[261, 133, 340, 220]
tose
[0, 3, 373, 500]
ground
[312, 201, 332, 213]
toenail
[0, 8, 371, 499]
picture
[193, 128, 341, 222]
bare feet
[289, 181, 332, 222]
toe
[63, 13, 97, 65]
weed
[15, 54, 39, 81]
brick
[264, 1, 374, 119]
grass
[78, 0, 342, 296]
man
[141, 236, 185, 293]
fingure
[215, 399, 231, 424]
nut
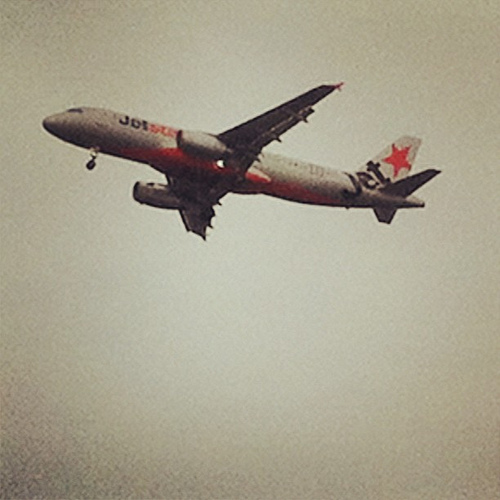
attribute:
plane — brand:
[36, 31, 497, 305]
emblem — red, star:
[335, 129, 445, 210]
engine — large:
[168, 119, 278, 189]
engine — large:
[123, 170, 244, 261]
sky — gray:
[2, 1, 499, 498]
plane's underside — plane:
[58, 131, 413, 208]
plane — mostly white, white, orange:
[46, 75, 441, 244]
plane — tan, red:
[18, 61, 473, 246]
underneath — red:
[109, 133, 310, 212]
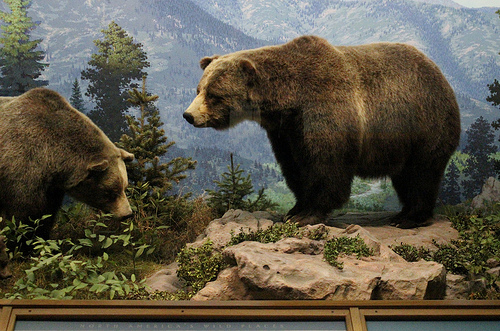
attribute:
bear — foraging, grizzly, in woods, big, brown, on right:
[182, 35, 462, 230]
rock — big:
[139, 208, 499, 299]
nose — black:
[182, 112, 195, 125]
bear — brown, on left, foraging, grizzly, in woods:
[0, 88, 136, 237]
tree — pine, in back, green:
[0, 0, 48, 97]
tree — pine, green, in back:
[70, 78, 85, 113]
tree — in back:
[80, 20, 150, 143]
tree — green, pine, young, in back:
[115, 72, 197, 200]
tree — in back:
[460, 117, 499, 199]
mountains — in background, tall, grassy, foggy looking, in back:
[1, 2, 499, 205]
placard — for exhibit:
[11, 318, 346, 329]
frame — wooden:
[1, 298, 499, 329]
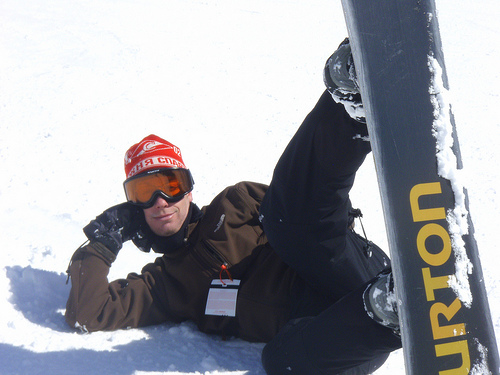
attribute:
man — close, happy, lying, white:
[60, 0, 480, 369]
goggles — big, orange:
[119, 168, 197, 201]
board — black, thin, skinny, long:
[352, 5, 499, 373]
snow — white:
[26, 25, 326, 154]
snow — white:
[74, 32, 256, 82]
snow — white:
[3, 5, 267, 135]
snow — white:
[0, 156, 60, 364]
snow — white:
[12, 13, 254, 94]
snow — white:
[10, 44, 66, 364]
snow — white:
[372, 205, 383, 235]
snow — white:
[4, 335, 240, 370]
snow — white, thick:
[2, 5, 483, 369]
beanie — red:
[119, 134, 187, 172]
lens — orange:
[125, 169, 192, 200]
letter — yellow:
[408, 180, 448, 222]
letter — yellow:
[414, 220, 453, 265]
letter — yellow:
[419, 265, 457, 301]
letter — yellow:
[426, 296, 467, 338]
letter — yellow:
[432, 338, 471, 372]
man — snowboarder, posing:
[66, 36, 402, 373]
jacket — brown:
[62, 180, 297, 338]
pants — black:
[259, 92, 402, 372]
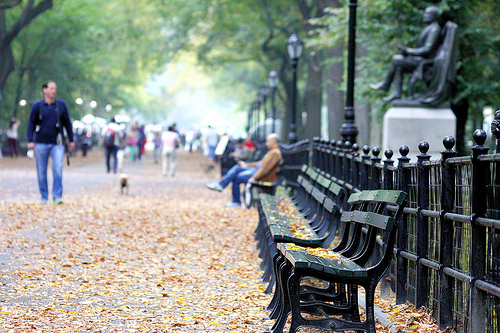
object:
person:
[214, 132, 283, 208]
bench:
[267, 189, 407, 331]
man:
[24, 79, 76, 207]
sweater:
[28, 100, 72, 143]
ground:
[0, 174, 294, 332]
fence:
[283, 127, 498, 330]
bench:
[254, 164, 358, 295]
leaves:
[174, 310, 188, 319]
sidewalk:
[0, 142, 498, 330]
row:
[247, 161, 400, 331]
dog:
[119, 172, 130, 197]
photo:
[5, 7, 494, 329]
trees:
[0, 0, 189, 143]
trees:
[173, 0, 303, 135]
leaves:
[146, 57, 158, 66]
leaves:
[213, 41, 228, 55]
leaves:
[362, 21, 382, 35]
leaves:
[70, 57, 84, 67]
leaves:
[307, 50, 318, 58]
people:
[156, 121, 185, 178]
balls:
[469, 125, 490, 146]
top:
[251, 148, 283, 186]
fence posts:
[395, 142, 410, 303]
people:
[97, 117, 125, 172]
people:
[185, 129, 202, 154]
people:
[124, 121, 141, 162]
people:
[80, 114, 99, 156]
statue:
[372, 3, 470, 109]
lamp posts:
[288, 62, 299, 150]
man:
[371, 5, 449, 100]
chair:
[383, 18, 460, 107]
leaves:
[43, 232, 61, 240]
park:
[2, 3, 498, 328]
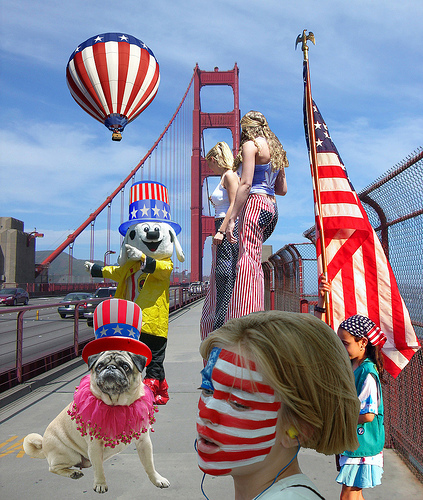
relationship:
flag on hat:
[306, 100, 420, 375] [114, 171, 194, 235]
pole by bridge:
[34, 65, 194, 277] [0, 61, 421, 498]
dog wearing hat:
[23, 350, 170, 495] [84, 296, 149, 366]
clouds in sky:
[300, 7, 420, 84] [7, 6, 57, 207]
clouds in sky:
[0, 0, 422, 282] [7, 6, 57, 207]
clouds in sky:
[0, 0, 422, 282] [336, 40, 395, 83]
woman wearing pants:
[223, 108, 289, 320] [223, 195, 275, 321]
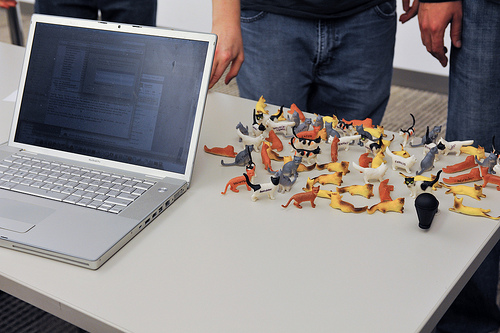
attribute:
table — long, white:
[7, 41, 483, 322]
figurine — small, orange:
[224, 167, 256, 198]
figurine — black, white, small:
[241, 171, 281, 201]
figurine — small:
[317, 189, 373, 209]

——

• _Exercise requirements_: Repeat all of the records above word for word, leaving out the pictures.

• _Solution for this exercise_:
[261, 133, 340, 220]
tose
[0, 3, 373, 500]
ground
[312, 201, 332, 213]
toenail
[0, 8, 371, 499]
picture
[193, 128, 341, 222]
bare feet
[289, 181, 332, 222]
toe
[63, 13, 97, 65]
weed
[15, 54, 39, 81]
brick
[264, 1, 374, 119]
grass
[78, 0, 342, 296]
man
[141, 236, 185, 293]
fingure
[215, 399, 231, 424]
nut
attribute:
plane — brand:
[36, 31, 497, 305]
emblem — red, star:
[335, 129, 445, 210]
engine — large:
[168, 119, 278, 189]
engine — large:
[123, 170, 244, 261]
sky — gray:
[2, 1, 499, 498]
plane's underside — plane:
[58, 131, 413, 208]
plane — mostly white, white, orange:
[46, 75, 441, 244]
plane — tan, red:
[18, 61, 473, 246]
underneath — red:
[109, 133, 310, 212]
attribute:
bear — foraging, grizzly, in woods, big, brown, on right:
[182, 35, 462, 230]
rock — big:
[139, 208, 499, 299]
nose — black:
[182, 112, 195, 125]
bear — brown, on left, foraging, grizzly, in woods:
[0, 88, 136, 237]
tree — pine, in back, green:
[0, 0, 48, 97]
tree — pine, green, in back:
[70, 78, 85, 113]
tree — in back:
[80, 20, 150, 143]
tree — green, pine, young, in back:
[115, 72, 197, 200]
tree — in back:
[460, 117, 499, 199]
mountains — in background, tall, grassy, foggy looking, in back:
[1, 2, 499, 205]
placard — for exhibit:
[11, 318, 346, 329]
frame — wooden:
[1, 298, 499, 329]
attribute:
man — close, happy, lying, white:
[60, 0, 480, 369]
goggles — big, orange:
[119, 168, 197, 201]
board — black, thin, skinny, long:
[352, 5, 499, 373]
snow — white:
[26, 25, 326, 154]
snow — white:
[74, 32, 256, 82]
snow — white:
[3, 5, 267, 135]
snow — white:
[0, 156, 60, 364]
snow — white:
[12, 13, 254, 94]
snow — white:
[10, 44, 66, 364]
snow — white:
[372, 205, 383, 235]
snow — white:
[4, 335, 240, 370]
snow — white, thick:
[2, 5, 483, 369]
beanie — red:
[119, 134, 187, 172]
lens — orange:
[125, 169, 192, 200]
letter — yellow:
[408, 180, 448, 222]
letter — yellow:
[414, 220, 453, 265]
letter — yellow:
[419, 265, 457, 301]
letter — yellow:
[426, 296, 467, 338]
letter — yellow:
[432, 338, 471, 372]
man — snowboarder, posing:
[66, 36, 402, 373]
jacket — brown:
[62, 180, 297, 338]
pants — black:
[259, 92, 402, 372]
object:
person:
[214, 132, 283, 208]
bench:
[267, 189, 407, 331]
man:
[24, 79, 76, 207]
sweater:
[28, 100, 72, 143]
ground:
[0, 174, 294, 332]
fence:
[283, 127, 498, 330]
bench:
[254, 164, 358, 295]
leaves:
[174, 310, 188, 319]
sidewalk:
[0, 142, 498, 330]
row:
[247, 161, 400, 331]
dog:
[119, 172, 130, 197]
photo:
[5, 7, 494, 329]
trees:
[0, 0, 189, 143]
trees:
[173, 0, 303, 135]
leaves:
[146, 57, 158, 66]
leaves:
[213, 41, 228, 55]
leaves:
[362, 21, 382, 35]
leaves:
[70, 57, 84, 67]
leaves:
[307, 50, 318, 58]
people:
[156, 121, 185, 178]
balls:
[469, 125, 490, 146]
top:
[251, 148, 283, 186]
fence posts:
[395, 142, 410, 303]
people:
[97, 117, 125, 172]
people:
[185, 129, 202, 154]
people:
[124, 121, 141, 162]
people:
[80, 114, 99, 156]
statue:
[372, 3, 470, 109]
lamp posts:
[288, 62, 299, 150]
man:
[371, 5, 449, 100]
chair:
[383, 18, 460, 107]
leaves:
[43, 232, 61, 240]
park:
[2, 3, 498, 328]
relationship:
flag on hat:
[306, 100, 420, 375] [114, 171, 194, 235]
pole by bridge:
[34, 65, 194, 277] [0, 61, 421, 498]
dog wearing hat:
[23, 350, 170, 495] [84, 296, 149, 366]
clouds in sky:
[300, 7, 420, 84] [7, 6, 57, 207]
clouds in sky:
[0, 0, 422, 282] [7, 6, 57, 207]
clouds in sky:
[0, 0, 422, 282] [336, 40, 395, 83]
woman wearing pants:
[223, 108, 289, 320] [223, 195, 275, 321]
attribute:
table — long, white:
[7, 41, 483, 322]
figurine — small, orange:
[224, 167, 256, 198]
figurine — black, white, small:
[241, 171, 281, 201]
figurine — small:
[317, 189, 373, 209]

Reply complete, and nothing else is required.